[DATASET CONTENT]
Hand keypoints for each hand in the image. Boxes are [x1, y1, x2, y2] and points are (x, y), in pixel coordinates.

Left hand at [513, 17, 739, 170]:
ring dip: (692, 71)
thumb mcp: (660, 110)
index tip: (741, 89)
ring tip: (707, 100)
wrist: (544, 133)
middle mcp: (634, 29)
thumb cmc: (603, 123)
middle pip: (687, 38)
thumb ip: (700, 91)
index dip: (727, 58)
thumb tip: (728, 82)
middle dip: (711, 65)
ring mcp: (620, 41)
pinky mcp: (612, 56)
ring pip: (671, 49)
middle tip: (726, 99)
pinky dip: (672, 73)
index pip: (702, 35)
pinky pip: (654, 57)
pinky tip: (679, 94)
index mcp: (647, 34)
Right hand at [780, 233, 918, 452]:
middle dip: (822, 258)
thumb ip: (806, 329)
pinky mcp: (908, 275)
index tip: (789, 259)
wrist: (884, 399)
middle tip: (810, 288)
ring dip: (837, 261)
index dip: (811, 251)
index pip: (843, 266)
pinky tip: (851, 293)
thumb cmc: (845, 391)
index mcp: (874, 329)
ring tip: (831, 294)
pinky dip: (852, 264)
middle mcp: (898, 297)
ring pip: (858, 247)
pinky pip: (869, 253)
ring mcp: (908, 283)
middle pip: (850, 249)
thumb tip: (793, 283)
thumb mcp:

[TRY IT]
Please output the listing above exactly, every line included.

[REPLY]
Hand keypoints for each hand in the image. Boxes are [x1, y1, x2, y2] and points are (x, y), in pixel coordinates.

Left hand at [513, 17, 739, 170]:
ring dip: (692, 71)
thumb mcp: (660, 110)
index tip: (741, 89)
ring tip: (707, 100)
wrist: (544, 133)
middle mcp: (634, 29)
thumb cmc: (603, 123)
middle pip: (687, 38)
thumb ip: (700, 91)
index dip: (727, 58)
thumb tip: (728, 82)
middle dip: (711, 65)
ring mcp: (620, 41)
pinky mcp: (612, 56)
ring pip: (671, 49)
middle tip: (726, 99)
pinky dip: (672, 73)
index pip: (702, 35)
pinky pip: (654, 57)
pinky tip: (679, 94)
index mcp: (647, 34)
Right hand at [780, 233, 918, 452]:
middle dip: (822, 258)
thumb ip: (806, 329)
pinky mcp: (908, 275)
index tip: (789, 259)
wrist: (884, 399)
middle tip: (810, 288)
ring dip: (837, 261)
index dip: (811, 251)
index pip: (843, 266)
pinky tip: (851, 293)
thumb cmc: (845, 391)
index mcp: (874, 329)
ring tip: (831, 294)
pinky dip: (852, 264)
middle mcp: (898, 297)
ring pip: (858, 247)
pinky pip: (869, 253)
ring mcp: (908, 283)
middle pip: (850, 249)
thumb tip: (793, 283)
thumb mcp:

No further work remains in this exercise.